With my love for reading and for libraries as repositories of things to read (specifically, books), it's no surprise that the local book-lending institution here, the Clarksville-Montgomery County Public Library, should be significant in my life. Indeed, of all the public buildings in Clarksville it's most likely the one in which I've spent the most time!
I remember the original facility; at least, it was the one I knew of during my first sojourn here. It was downtown on Main Street between Third and Fourth, and was small and overcrowded. It was decidedly "quaint".
In the late 1990s the former Harvey's department store in Montgomery Plaza off Madison Street got completely overhauled into a new library facility. This one was very spacious, with plenty of room for expanding the holdings. It had a computer lab for public use that carried programs that, while not as up-to-date as those of the library at Austin Peay State University, were certainly adequate for most of my needs. Ditto the electronic "card" catalog.
Indeed, when I moved from C'ville to San Antonio in 2002 and began patronizing the much larger city's library I found the Texan system to not be as user-friendly. But when I moved back to C'ville last year and resumed usage of the C-MCPL I found that the catalog and the computer lab programs were the same as they'd been a decade earlier. And again the adjective that often came to my mind by which to describe the local library was "quaint".
As of last Wednesday (4 April) this attitude changed. The local chapter of the Daughters of the American Revolution (DAR) conducts occasional genealogy classes or workshops in the C-MCPL. One was the afternoon of the Fourth, and I attended it. Reference librarian Tim Pulley gave us a tour of the Brown Harvey Sr. Genealogy Room. I was impressed with the variety of materials in the room, which I had known only to contain volumes of Tennessee counties history, military records, a few family histories and microfilm rolls.
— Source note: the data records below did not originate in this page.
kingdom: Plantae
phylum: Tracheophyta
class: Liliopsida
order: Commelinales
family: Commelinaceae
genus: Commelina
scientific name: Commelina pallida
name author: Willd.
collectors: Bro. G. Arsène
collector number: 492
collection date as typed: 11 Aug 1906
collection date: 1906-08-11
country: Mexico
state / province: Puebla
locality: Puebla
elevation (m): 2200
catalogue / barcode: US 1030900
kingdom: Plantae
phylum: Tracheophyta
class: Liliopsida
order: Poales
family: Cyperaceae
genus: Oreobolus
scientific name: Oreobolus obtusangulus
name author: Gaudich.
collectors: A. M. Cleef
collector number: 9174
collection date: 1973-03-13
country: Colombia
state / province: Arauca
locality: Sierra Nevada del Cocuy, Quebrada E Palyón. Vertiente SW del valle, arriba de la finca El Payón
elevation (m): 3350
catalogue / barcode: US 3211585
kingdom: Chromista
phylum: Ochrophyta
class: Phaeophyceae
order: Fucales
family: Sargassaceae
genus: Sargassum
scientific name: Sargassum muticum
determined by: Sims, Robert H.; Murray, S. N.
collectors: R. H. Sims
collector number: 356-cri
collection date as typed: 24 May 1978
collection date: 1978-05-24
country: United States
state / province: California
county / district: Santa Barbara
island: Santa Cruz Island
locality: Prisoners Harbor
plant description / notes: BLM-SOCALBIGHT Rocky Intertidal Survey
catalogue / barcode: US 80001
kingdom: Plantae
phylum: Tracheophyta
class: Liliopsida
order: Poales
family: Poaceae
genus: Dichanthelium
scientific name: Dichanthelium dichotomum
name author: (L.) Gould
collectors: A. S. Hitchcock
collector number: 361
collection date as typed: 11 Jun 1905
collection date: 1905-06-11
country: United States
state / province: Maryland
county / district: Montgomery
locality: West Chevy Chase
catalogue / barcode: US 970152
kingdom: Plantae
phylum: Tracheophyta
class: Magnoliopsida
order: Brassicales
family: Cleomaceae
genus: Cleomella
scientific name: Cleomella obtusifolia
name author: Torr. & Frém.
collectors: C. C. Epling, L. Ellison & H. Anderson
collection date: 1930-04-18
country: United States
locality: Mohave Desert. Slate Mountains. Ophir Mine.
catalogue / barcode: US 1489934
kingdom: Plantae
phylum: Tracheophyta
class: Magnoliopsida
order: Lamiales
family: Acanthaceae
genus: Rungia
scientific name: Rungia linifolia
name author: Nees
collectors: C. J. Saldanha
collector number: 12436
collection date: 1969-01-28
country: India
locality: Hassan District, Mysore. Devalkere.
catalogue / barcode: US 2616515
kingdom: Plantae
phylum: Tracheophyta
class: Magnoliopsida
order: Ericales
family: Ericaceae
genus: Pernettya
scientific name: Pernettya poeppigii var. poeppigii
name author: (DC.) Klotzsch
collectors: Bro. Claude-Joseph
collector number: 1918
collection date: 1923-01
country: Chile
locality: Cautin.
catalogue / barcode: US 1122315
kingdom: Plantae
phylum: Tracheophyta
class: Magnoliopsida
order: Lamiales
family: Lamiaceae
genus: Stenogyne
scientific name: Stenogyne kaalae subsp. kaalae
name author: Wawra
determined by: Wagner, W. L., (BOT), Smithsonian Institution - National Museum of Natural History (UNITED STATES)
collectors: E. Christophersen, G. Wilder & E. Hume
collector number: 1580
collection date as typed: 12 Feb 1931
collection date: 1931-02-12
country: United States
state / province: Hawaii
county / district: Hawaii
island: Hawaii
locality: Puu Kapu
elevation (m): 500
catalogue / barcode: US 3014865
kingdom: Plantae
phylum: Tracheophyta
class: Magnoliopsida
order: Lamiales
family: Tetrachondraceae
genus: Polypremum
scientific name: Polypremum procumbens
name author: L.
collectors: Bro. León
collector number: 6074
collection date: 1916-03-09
After the tour I returned to one end wall, which held bookshelves of genealogy-related and local history books from surrounding states. Since my Graham line goes back into Georgia I zeroed in on that set of tomes. I was wondering if they had anything about Pike County, adjacent counties or that area of the State, just south of Atlanta. (Yes, I'm talking "Gone with the Wind" or Tara territory.)
To my surprise and great delight, I found a large book (a couple inches thick!) of Pike County history! The Tennessee State Library and Archives in Nashville, where I work, offers one or two books about Pike County, and both together are not nearly as voluminous as this one at C-MCPL.
I suppose it's time to drop "quaint" as descriptive of Clarksville's library, don't you?